Some people have sweatshirts. Most have jewelry–earrings, necklaces, in the most unfortunate cases gold or silver rings with diamond cuts. Others have receipts and ticket stubs and photographs that remind them of the relationship that didn’t work. Sloane Crosley collected plastic horses
In I Was Told There’d Be Cake, a book of personal essays, Crosley examines the disenchantment that comes with experience and estranged friends’ wedding invitations. In each of the essays, Crosley examines a moment where she discovered that her perception of the world differed wildly from the reality.
Crosley covers typical events of growing up—romance, family, tyrannical bosses—but she infuses her essays with a sense of humor and eccentricity reminiscent of Anne LaMott. Take, for example, her observations on being a Jewish girl at an Evangelical Christian summer camp in her essay, “Christmas in July”: “Think of a zany romantic comedy in which a woman mistakenly swallows her engagement ring because it was cleverly tucked in her chocolate soufflé. That is how I swallowed Christianity.”
What makes Crosley’s essays more than just humorous nostalgia, is her analysis of what her mistaken perceptions said about her development of self and identity. Beyond her commentary on dining hall tradition and Native American nomenclature in “Christmas in July”, Crosley evaluates how as a child she was especially vulnerable to a manipulation of her religious beliefs. She had, for several years, a mantra: Sky, Blankey, Speech, Kim, based on her cat, her security blanket, her daily recitation of her days’ events to a stuffed audience and her arbitrarily imaginary friend, Kim. “It’s so clear to me now: the memorizing of a fake prayer, the symbolization of objects, the struggle to relate to the invisible—I needed a religion. I was lost.”
Crosley’s unexpected juxtapositions give her essays much of their staying power, from spirituality in the midst of burning maxi pads to defecation at elegant dinner parties. Crosley writes about 9/11 in “The Ursula Cookie” but she does not focus solely on the sense of terror and togetherness that came when the towers fell. It’s also an essay about a boss who hurls office supplies at your head and who has a Miranda Priestlyesque disappointment in your work.
In “The Height of Luxury”, Crosley explores the maturity on the eve of her 16th birthday. After she found out her mother was a divorcée when she met the man who would become her husband, Crosley faces the choice between kidnapping the family’s toothbrushes and leaving them in their holders.

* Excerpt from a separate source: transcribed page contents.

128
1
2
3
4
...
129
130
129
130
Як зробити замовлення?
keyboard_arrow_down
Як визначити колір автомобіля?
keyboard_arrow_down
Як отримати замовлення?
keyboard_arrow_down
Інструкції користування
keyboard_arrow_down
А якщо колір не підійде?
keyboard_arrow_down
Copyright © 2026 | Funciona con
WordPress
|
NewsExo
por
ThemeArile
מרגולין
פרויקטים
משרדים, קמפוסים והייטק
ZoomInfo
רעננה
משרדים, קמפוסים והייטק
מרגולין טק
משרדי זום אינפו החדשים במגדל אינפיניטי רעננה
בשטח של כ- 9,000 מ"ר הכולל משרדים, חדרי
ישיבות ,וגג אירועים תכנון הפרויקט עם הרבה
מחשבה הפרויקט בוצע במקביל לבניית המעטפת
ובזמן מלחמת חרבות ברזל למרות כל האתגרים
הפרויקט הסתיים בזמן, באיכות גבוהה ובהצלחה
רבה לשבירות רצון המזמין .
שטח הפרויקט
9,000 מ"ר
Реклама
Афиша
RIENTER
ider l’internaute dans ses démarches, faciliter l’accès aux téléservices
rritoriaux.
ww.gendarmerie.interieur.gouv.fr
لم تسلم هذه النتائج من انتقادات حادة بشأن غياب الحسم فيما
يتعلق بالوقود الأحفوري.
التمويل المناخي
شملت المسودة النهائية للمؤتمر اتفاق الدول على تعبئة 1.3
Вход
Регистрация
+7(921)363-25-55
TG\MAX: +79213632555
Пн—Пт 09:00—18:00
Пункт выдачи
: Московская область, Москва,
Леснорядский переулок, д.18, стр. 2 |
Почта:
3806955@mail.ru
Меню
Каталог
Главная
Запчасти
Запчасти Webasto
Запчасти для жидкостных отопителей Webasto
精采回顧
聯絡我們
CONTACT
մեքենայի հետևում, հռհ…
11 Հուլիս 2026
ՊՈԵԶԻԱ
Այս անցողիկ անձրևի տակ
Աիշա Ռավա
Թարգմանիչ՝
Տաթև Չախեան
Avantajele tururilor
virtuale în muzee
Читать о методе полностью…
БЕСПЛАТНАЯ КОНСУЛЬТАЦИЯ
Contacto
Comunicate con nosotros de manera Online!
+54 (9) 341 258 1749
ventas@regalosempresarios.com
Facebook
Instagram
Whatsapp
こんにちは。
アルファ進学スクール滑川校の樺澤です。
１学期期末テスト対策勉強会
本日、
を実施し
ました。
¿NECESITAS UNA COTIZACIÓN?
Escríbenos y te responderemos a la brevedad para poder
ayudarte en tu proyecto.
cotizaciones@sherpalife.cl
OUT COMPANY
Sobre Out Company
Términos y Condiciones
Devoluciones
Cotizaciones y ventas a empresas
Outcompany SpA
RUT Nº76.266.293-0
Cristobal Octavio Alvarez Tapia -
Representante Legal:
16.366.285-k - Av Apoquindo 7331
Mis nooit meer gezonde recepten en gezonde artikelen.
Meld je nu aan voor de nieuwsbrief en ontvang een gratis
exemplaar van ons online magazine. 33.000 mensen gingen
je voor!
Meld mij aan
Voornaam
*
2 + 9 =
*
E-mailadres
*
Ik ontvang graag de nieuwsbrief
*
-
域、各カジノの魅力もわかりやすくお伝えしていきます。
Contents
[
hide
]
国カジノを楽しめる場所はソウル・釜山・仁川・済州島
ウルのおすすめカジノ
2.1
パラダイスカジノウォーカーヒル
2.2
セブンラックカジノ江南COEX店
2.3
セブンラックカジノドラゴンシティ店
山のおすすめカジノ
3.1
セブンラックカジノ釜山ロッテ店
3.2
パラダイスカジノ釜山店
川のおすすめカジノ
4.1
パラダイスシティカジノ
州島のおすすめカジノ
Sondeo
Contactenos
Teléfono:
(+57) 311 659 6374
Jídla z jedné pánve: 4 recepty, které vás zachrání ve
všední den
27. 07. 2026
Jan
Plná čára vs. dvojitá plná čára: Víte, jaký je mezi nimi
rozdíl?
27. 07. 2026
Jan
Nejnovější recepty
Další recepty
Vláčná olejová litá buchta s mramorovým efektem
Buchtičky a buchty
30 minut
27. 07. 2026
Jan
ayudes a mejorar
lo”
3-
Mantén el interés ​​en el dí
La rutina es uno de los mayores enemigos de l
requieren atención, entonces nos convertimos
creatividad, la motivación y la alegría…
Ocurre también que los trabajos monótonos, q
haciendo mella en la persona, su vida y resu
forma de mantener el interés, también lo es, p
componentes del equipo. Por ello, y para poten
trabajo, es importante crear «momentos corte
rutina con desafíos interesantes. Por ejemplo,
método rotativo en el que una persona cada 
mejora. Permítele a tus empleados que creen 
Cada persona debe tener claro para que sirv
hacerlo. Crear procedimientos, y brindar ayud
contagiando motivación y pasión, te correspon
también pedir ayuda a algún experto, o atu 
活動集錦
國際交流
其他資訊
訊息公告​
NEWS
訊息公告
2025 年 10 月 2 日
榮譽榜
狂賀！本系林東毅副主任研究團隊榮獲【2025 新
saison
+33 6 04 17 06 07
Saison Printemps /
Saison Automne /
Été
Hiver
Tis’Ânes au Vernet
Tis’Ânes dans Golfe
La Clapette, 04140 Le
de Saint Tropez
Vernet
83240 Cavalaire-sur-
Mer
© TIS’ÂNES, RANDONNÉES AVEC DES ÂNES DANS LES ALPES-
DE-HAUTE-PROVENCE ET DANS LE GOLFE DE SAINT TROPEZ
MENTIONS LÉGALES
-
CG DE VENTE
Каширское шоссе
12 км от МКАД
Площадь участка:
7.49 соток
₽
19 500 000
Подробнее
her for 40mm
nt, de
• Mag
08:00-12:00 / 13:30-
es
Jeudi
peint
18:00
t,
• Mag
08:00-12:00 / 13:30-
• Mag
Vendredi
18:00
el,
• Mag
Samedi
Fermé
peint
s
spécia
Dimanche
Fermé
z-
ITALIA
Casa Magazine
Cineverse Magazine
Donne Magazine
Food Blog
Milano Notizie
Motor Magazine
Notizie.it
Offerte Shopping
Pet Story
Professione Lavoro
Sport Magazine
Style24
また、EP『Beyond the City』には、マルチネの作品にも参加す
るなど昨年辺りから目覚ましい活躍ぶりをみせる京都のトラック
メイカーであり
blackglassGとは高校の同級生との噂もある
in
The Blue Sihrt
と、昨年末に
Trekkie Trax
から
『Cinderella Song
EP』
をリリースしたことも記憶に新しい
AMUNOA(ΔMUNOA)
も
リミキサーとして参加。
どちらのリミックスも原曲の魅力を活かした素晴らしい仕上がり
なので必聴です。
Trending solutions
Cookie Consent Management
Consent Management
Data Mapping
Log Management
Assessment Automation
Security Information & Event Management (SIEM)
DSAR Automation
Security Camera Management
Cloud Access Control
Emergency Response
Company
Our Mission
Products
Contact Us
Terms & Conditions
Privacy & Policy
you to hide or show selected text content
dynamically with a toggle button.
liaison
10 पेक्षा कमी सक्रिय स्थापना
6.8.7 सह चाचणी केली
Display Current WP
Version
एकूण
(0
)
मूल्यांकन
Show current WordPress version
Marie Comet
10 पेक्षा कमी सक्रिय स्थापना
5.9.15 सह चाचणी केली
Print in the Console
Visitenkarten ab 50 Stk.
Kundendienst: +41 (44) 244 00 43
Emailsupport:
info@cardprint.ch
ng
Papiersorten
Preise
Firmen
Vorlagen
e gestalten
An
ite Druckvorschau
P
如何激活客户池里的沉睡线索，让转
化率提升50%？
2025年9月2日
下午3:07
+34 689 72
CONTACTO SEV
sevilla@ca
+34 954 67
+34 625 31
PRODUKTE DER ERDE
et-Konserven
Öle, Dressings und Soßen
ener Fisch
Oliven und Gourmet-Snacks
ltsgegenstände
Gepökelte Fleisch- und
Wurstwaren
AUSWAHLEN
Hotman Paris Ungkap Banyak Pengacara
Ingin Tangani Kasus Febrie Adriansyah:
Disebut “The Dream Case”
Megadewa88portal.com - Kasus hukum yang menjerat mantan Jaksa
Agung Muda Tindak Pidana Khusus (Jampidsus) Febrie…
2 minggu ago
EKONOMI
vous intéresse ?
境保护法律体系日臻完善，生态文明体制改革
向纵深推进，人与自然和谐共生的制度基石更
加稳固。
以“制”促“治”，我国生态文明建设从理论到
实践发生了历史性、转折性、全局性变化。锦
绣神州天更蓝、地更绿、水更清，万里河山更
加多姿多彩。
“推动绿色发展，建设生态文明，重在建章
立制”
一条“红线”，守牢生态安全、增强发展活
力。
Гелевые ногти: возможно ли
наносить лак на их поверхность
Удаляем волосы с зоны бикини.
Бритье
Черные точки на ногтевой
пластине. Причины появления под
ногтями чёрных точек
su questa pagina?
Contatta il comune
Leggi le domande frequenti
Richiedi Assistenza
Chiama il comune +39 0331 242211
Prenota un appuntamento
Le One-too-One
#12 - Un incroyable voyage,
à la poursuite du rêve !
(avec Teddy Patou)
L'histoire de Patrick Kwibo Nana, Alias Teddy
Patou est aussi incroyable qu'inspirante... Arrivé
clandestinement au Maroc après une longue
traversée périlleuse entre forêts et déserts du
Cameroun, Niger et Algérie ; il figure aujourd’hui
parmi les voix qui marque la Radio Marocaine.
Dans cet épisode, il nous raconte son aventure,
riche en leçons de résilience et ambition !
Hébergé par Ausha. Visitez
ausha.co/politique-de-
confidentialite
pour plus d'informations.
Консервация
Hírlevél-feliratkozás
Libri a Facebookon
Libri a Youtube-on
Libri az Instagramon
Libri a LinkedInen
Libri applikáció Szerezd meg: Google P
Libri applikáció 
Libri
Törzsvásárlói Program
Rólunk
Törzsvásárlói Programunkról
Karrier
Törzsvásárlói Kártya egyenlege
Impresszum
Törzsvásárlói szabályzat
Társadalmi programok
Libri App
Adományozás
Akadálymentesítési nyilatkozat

Throughout her collection, Crosley seems to be aware of the criticism that faces the Gen-X generation, and the YouTube and Facebook generations that follow. She addresses the isolationism of a single late twenty-something in Manhattan and her disillusionment with volunteerism. She muses over the unintended sociopathic tendencies that come with playing the Oregon Trail computer game. She bemoans an inability to blame her faults on a pre-existing medical condition. But Crosley resists oversentimentalization or simplification. She writes to raise questions about her own life but she never claims to give answers to your problems. I Was Told There’d Be Cake wins you over with its humor. By the time you finish the last chapter, you’ll only want to stick around to see what Crosley does next.